Prossiga com o texto sobre o comércio exterior e a navegação brasileira a partir da última frase apresentada.

• [Texto fornecido]
----

A cada cinco anos dobra o comércio internacional brasileiro, mesmo com o governo rezando para que não cresça muito a nossa economia, senão ficará ainda mais evidente a precariedade, por exemplo, da infra-estrutura nacional de geração de energia. "Infra"-estrutura? Palavra bem apropriada, é "infra" mesmo, muito pequena para as necessidades de um país que deveria crescer a passos ainda mais largos, para gerar condições dignas de vida para seus habitantes. E que poderia crescer bem mais, se fossem criadas as condições para isso, como fizeram China e outros países, que em período semelhante da história recente saíram da quase nulidade em termos de comércio internacional e hoje são apontados como as grandes potências do século XXI.
Há 200 anos, um rei português, d. João VI, ao transferir sua Corte para o Brasil, elevou a então colônia à condição de Reino Unido ao de Portugal e, como primeira medida, decretou a abertura dos portos às nações amigas, ato que, por si só, representava um reconhecimento, dois séculos atrás, da importância dos portos para uma nação.
O que se sabia no século XIX parece ter sido esquecido no embate dos interesses imediatistas que no final do século seguinte fizeram a economia brasileira naufragar ou no máximo boiar em meio às tormentas. O Brasil, que em 1960 transportava ao longo de sua costa e nos principais rios, ainda em navios de madeira, a maioria de seus bens industriais e mesmo grande parte dos viajantes internos, abandonou primeiro a navegação de cabotagem, em favor das estradas de rodagem; o País que poucos anos depois de sua independência surpreendia o mundo com a audácia das construções ferroviárias, via a partir de 1970 as poucas ferrovias restantes entrarem em rápida decadência.
Mais uma década, e nos anos 1980 perdia a sua construção naval, que chegou a ser uma das dez maiores do mundo; e, para completar - com chave de latão enferrujado - o século XX, na década passada entregou a sua navegação de longo curso a grupos estrangeiros, permitindo que o percentual de cargas transportadas em navios nacionais caísse de um número próximo do ideal de 50%, para menos de 2%.

----

• [Listagem fornecida]
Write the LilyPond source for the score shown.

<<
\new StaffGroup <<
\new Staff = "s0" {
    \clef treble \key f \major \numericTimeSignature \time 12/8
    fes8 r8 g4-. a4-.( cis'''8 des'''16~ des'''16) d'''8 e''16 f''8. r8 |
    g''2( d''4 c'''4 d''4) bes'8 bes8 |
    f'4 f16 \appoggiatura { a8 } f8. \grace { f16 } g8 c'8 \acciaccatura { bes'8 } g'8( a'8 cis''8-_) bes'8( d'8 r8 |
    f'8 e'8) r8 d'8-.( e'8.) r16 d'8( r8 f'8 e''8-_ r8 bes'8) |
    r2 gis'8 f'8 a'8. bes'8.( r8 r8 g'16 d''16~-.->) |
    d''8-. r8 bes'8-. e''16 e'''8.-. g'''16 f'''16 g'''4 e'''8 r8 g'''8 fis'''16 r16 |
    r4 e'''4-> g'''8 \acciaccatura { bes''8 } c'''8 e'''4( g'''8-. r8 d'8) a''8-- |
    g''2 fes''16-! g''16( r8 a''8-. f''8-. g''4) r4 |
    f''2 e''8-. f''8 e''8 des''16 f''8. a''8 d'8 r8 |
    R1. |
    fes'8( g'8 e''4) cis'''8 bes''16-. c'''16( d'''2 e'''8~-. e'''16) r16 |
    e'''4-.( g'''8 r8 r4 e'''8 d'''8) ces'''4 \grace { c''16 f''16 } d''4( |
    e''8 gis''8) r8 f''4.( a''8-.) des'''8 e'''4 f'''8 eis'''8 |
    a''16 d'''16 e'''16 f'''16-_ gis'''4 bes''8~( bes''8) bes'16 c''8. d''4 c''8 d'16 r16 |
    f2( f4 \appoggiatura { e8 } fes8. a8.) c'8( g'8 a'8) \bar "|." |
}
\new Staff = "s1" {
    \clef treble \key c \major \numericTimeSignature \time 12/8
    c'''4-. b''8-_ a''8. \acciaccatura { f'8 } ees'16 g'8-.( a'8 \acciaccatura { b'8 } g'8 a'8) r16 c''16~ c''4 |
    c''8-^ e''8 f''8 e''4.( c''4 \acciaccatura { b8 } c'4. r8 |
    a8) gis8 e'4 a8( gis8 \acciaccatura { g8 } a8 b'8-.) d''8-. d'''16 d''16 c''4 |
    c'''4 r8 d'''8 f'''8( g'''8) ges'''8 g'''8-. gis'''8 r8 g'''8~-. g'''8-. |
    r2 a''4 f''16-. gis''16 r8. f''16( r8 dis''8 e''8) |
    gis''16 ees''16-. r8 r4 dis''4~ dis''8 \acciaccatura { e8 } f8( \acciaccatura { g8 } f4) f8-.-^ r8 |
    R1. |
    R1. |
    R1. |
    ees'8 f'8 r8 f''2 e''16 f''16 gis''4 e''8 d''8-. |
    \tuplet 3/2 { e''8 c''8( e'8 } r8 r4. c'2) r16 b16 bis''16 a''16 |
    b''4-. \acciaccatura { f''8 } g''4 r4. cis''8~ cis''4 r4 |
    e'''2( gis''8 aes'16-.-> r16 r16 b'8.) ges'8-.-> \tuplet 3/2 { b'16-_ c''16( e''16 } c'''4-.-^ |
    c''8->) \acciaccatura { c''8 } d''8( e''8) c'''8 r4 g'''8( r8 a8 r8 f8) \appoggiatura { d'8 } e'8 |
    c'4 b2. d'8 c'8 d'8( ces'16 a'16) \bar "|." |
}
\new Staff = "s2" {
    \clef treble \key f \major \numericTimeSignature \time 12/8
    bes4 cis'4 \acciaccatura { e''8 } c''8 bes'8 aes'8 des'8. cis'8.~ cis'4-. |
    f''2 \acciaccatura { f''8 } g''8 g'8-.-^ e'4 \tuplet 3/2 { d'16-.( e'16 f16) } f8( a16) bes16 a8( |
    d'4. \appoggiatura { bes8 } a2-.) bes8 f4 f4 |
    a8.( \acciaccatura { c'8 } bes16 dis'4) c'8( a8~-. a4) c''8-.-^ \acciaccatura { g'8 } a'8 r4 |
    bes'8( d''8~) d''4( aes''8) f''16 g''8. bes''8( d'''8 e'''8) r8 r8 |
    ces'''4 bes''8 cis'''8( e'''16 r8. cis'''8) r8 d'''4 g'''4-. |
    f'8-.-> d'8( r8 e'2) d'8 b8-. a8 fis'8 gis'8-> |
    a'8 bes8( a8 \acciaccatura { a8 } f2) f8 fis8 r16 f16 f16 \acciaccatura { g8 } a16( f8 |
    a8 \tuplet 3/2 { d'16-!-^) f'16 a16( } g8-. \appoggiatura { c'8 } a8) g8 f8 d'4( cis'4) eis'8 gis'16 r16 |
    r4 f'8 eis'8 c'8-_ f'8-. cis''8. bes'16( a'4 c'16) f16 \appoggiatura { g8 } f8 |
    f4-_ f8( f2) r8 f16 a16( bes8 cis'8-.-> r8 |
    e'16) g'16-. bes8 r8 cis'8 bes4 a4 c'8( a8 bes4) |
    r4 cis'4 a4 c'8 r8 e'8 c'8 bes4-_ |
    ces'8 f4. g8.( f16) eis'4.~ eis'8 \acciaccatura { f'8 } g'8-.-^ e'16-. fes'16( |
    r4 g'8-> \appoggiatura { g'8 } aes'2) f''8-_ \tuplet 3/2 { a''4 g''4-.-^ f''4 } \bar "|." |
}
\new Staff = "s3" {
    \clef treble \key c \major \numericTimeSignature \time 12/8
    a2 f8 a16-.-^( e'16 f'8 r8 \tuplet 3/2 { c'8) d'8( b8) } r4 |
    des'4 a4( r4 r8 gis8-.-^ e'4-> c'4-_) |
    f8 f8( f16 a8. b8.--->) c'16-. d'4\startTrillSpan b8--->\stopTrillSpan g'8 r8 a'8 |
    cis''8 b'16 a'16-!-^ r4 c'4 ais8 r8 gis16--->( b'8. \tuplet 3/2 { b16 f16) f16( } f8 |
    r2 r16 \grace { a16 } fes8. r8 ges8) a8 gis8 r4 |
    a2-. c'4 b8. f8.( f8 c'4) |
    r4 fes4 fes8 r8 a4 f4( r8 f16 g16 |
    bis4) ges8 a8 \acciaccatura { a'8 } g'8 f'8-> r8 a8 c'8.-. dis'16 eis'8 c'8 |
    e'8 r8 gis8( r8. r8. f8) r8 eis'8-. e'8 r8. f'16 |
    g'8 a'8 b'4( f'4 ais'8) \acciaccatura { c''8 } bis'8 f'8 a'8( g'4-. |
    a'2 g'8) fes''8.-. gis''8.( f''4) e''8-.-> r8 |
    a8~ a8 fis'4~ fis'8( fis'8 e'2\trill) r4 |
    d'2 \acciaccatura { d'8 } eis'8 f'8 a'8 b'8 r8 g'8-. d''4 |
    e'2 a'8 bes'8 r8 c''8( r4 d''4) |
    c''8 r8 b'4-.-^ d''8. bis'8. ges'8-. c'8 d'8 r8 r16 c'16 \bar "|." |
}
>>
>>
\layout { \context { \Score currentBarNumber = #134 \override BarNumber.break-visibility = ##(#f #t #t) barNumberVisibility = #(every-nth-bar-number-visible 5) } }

----

• [Resposta do exercício]
Atendendo aos insistentes pedidos estrangeiros, abriu não só os portos, mas toda a sua economia, ao mundo, que enviou imediatamente representantes para arrecadarem o filão de cada setor, deixando aos nacionais quase sempre apenas os custos. Contrapartidas? Nem pensar. Ainda que fossem oferecidas, o País não teria condições de aproveitar, pois com a inflação só recentemente contida, com o descontrole dos gastos públicos (compensado pelos maiores índices de impostos de sua história, também os maiores do mundo moderno), somente o sistema bancário poderia prosperar, como prosperou, atingindo igualmente os números mais expressivos de lucratividade do mundo (e, se não tivessem lucro, sempre haveria uma ajudazinha governamental...)
Foram décadas de imprevidência, de descontrole, de malversação de recursos, e o resultado aí está: um verdadeiro desastre logístico, que o governo tenta disfarçar e corrigir com um Plano de Aceleração do Crescimento (PAC), também ele meio perdido em suas definições e nos meandros da excessiva burocracia.
O Brasil tinha uma sadia matriz de transportes no século XIX, quando a maior parte do transporte de cargas era feito por navegação costeira ou ferrovia. Inverteu esse padrão, gastando na construção de rodovias hoje quase inaproveitáveis e perigosas por falta de manutenção, e abandonando a cabotagem, o transporte ferroviário. Hoje, precisa deles para retomar seu crescimento, e tem de correr contra o tempo para recuperá-los, mas a tarefa já se revela inglória: as cidades cresceram, tomaram conta até das áreas que todos sabiam há décadas que precisariam ser usadas para a expansão dos transportes.
Há muito o que dizer sobre isso. E o pior é que aqueles que precisariam deliberar e decidir com a maior urgência sobre todos esses assuntos assumiram de vez que, mais importante que o futuro do País, está o futuro pessoal e de seus grupos políticos. Praticamente não se fala em soluções efetivas para o gargalo logístico que já começa a sufocar o setor de transportes e a economia. Mas muito se especula sobre as estratégias de mais um assalto ao poder, nas eleições que se avizinham. Não se calcula quantas toneladas de carga o Brasil movimentará em 2020, mas já se faz planejamento partidário pensando em como estar no poder nessa época.
As eleições passam, os políticos desaparecem, e de tudo isso o que sobra é um país que, mesmo avançando, consegue regredir. Veremos como isso vem ocorrendo, nas próximas colunas...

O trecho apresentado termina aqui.